So many kids miss out on life because they worry so much about what people might say or do that it can have a crippling effect on their wellbeing. For example, you may be at a party having an amazing time and then suddenly someone bumps into you and spills their drink all down you.
You may end up remembering that day for the accident, categorising the day as a negative experience even though the entire evening was actually positive. Or, your teenage daughter has just come out of the hairdressers with a new hairstyle, that she loves. If she gets five positive compliments and one negative comment, she is more likely to fixate on that one negative opinion; in the future her thoughts about that hairstyle will be tainted by that one, single comment.
But the good news is that we can overcome this vicious circle of insecurity, anger and all the other negative emotions that follow. The most important factor is not what other people say to us but how we talk to ourselves. It’s not the reviews we get from others but how we review ourselves. Of course, it is important to take into consideration the opinions of those around us that we value and listen to what is being said. But it is how we interpret that information that is key; how we talk to ourselves about our experiences.

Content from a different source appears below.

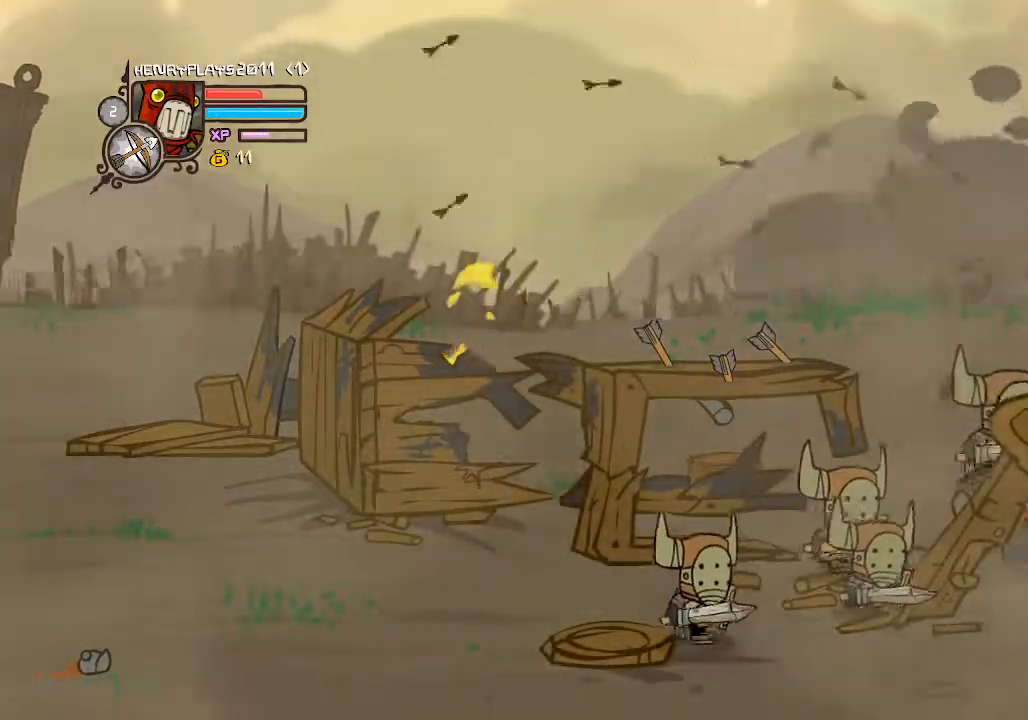
{"buttons": [], "left_stick": "center"}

Being mindful of the perception we have of what is being said and how it is affecting our thoughts is crucial. Putting effort into truly focusing and valuing all the good and positive aspects of our life will help you overlook the negatives. If you challenge yourself to be mindful of your daily activities and thoughts, making a point to notice what is important and what isn’t, then you are more likely to have positive life experiences.
And even if you are facing a multitude of negative situations at a certain point in your life, if you can try to appreciate every positive moment — however small — then you will start overriding that natural notion of negativity bias.
Here are some ways to counterbalance our predisposition towards negativity:
• Create rituals where you focus on the positive. Every night at dinner ask each other: “What was the best thing that happened to you today?”
• The three-minute breathing space is a good step to take if you find yourself being drawn into the vortex of negative thoughts or feelings. Inhale for the count of three, hold your breath for the count of three and exhale for the count of three.
• Reflect: If there is a negative self-dialogue going on in your head, approach it as if you were talking to a friend. Be kind and ask yourself questions like: “Why are you so angry?”, “Is this comment actually true?” and, if not, “Why am I allowing it to trigger me?” or, if yes, “What can I do
to adjust/alter?” The idea is to interrupt yourself and change the narrative but also react to your opinion and not others. Writing your feelings and thoughts down can also be helpful for getting the negative feelings out of your head.
• Don’t overanalyse everything. Sometimes just moving, shifting the energy will allow you the space and time to look at a situation with a different perspective. When you feel yourself doubting yourself, try the five senses meditation. The goal of this exercise is to bring you into the present moment:
Take a deep breath, notice and name five
things you can see.
Take a deep breath and notice and name
four things you can feel.
Take a deep breath and notice and name
three things you can hear.
Take a deep breath and notice and name
two things you can smell.
Take a deep breath and notice and name
one thing you can taste.
• Practice gratitude with your kids. There is science behind the idea that even two minutes of reflection on the good things in our life can lift a mood. A fun activity is creating a Gratitude Photo Challenge. All you need is a camera. The challenge is to spend a week taking photos of things that you are grateful for. You could leave the subject open or maybe set a theme for each day, for example: Monday: nature; Tuesday: friends and family; Wednesday: food and drink; Thursday: an object of beauty; Friday: something or someone inspiring; Saturday: toys and tech; Sunday: anything.
At the end of each day spend some time sharing photos and talking about them and then at the end of the week get all your photos together and discuss them in a bit more detail, talk about the feelings and emotions these photos and memories conjure. Focus on all the happy moments and feelings you have created for yourself and also how people’s opinions and likes and dislikes are very personal, and as long as you are happy with yourself then that is what is important.
It is impossible for anyone to feel perfectly happy all the time. We are all bound to feel negative every once in a while. Fortunately, our thoughts and feelings are not permanent and there are so many ways to love, accept and feel good about ourselves.
As Eleanor Roosevelt famously said: “No one can make you feel inferior without your consent.”